Over recent weeks, there have been long petrol queues across Nigeria as a scarcity has forced fuelling stations to ration supplies. Challenged over the development last week, Dr Kachikwu said he was not a magician and did not have wand to wave the problem away immediately, prompting a spate of attacks.

 

Yesterday, while appearing before the Senate Committee on Petroleum, Dr Kachikwu apologised for his remarks saying that he erroneously made the statement because he was not a politician. A former director-general of the Nigerian National Petroleum Corporation (NNPC), Dr Kachikwu is an oil industry technocrat appointed minister by President Muhammadu Buhari.

 

After apologising to senators, he said that the nationwide fuel shortages would be addressed soon,  adding that enough measures have been put in place to end them by next week.
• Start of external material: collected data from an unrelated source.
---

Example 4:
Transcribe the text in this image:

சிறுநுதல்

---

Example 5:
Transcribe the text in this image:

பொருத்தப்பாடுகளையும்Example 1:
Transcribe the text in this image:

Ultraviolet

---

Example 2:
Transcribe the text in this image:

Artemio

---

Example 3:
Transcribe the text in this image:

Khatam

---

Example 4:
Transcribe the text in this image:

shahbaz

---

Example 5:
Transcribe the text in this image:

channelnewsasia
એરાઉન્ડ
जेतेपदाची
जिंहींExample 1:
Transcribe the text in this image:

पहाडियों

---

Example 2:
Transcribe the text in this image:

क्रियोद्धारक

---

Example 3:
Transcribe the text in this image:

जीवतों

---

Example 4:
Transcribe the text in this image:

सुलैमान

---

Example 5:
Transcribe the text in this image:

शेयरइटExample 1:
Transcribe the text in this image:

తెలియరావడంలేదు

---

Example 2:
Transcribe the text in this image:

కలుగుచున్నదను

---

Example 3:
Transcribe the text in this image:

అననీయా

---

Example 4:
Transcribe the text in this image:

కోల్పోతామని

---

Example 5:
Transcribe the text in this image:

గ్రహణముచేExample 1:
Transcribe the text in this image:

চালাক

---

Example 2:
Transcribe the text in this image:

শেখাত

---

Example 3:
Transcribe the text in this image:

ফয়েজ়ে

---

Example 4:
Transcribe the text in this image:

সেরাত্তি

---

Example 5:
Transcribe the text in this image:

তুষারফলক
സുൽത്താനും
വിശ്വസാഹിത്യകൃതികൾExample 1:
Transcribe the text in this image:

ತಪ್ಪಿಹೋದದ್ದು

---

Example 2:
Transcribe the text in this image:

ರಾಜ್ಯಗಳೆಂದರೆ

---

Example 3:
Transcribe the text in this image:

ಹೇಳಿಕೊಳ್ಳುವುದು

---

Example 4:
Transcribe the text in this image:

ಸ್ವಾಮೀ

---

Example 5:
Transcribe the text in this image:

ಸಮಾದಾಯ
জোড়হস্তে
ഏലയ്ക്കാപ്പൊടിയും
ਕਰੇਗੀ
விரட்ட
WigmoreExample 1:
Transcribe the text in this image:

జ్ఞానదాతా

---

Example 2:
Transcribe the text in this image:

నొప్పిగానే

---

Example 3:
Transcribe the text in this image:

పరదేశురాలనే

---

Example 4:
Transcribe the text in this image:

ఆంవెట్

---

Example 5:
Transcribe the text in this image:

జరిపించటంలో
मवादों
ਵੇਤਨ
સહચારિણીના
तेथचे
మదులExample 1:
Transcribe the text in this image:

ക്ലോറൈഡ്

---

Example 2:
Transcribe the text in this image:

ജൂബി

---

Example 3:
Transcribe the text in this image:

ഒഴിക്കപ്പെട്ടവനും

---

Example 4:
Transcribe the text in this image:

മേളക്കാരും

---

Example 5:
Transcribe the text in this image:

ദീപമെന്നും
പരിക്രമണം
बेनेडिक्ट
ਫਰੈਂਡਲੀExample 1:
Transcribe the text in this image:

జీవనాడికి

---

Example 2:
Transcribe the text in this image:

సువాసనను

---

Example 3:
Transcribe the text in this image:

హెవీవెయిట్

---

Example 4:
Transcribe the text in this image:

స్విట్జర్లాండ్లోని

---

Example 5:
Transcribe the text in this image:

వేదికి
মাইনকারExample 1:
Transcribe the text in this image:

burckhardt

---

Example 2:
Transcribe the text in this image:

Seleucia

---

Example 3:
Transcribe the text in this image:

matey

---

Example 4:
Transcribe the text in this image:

Dr Kachikwu said even though a two-week target had been set to end the scarcity, he was working assiduously to ensure that between April 5 and 7, the lingering queues would have largely disappeared.

 

Dr Kachikwu added: “I do apologise for the comment that I made jocularly with my friends in the press about not being a magician and it offended Nigerians. I did go on to explain what needed to be done and I did not know that it would create the kind of hyperbole that it did.
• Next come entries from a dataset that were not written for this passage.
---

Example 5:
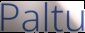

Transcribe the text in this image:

Paltu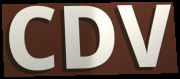
CDV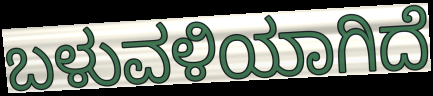
ಬಳುವಳಿಯಾಗಿದೆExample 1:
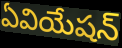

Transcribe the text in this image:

ఏవియేషన్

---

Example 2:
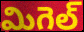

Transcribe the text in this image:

మిగెల్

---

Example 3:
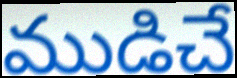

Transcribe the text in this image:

ముడిచే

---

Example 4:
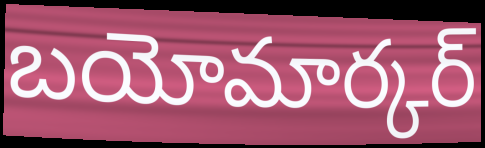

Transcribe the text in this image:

బయోమార్కర్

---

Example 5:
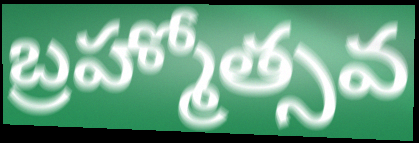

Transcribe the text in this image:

బ్రహ్మోత్సవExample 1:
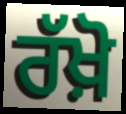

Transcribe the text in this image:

ਰੱਖ਼ੋ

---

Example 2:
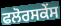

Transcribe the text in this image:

ਫਲੋਰਸਕੇਂਸ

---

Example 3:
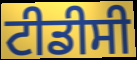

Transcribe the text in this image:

ਟੀਡੀਸੀ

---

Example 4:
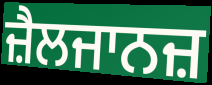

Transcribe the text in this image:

ਜ਼ੈਲਜਾਨਜ਼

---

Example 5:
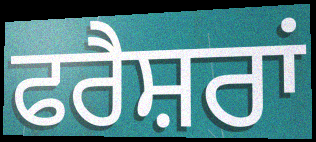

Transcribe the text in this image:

ਫਰੈਸ਼ਰਾਂ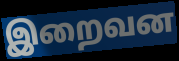
இறைவன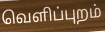
வெளிப்புறம்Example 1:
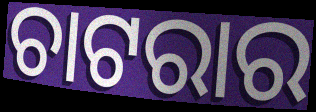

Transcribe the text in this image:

ଚାଟରାର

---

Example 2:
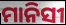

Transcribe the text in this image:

ମାନିସୀ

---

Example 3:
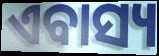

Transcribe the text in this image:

ଏବାସ୍ୟ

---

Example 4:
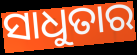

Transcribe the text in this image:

ସାଧୁତାର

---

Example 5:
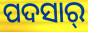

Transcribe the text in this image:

ପଦସାର୍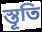
স্তূতি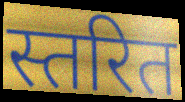
स्तरित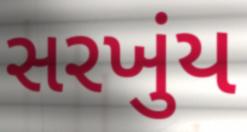
સરખુંય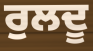
ਰੁਲਦੂ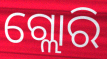
ଗ୍ଲୋରିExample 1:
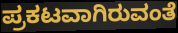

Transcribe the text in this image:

ಪ್ರಕಟವಾಗಿರುವಂತೆ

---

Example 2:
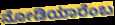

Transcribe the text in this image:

ನೋಡಿಯಾರೆಂಬ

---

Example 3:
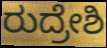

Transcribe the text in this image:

ರುದ್ರೇಶಿ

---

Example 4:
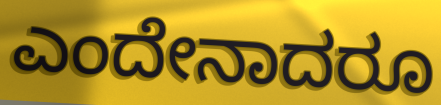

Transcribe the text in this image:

ಎಂದೇನಾದರೂ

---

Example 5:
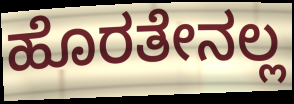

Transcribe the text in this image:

ಹೊರತೇನಲ್ಲ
“Let me first admit that I am not a typically experienced politician, I am a technocrat. I come to work and some of the phraseologies that I may use, while being acceptable in the arena in which I play obviously will not be acceptable in the public political arena."

 

He blamed the current scarcity on the non-availability of foreign exchange by oil marketers to sustain the importation of petrol, a situation he said now placed the entire business of fuel importation on the shoulders of the NNPC. Dr Kachikwu  also said that while the current government inherited a subsidy bill of N600bn (£2.09bn), about N500bn had been paid while the balance had been brought forward in the 2016 budget.

 

According to Dr Kachikwu, the government had saved N1trn since January 2016 because it has not paid subsidy on petrol, adding that the issue of pipeline vandalism had further complicated the problem. However, he said for the first time, the NNPC had recovered the Escravos pipeline to the Warri refinery, a development he said would aid the movement of crude oil to the refineries.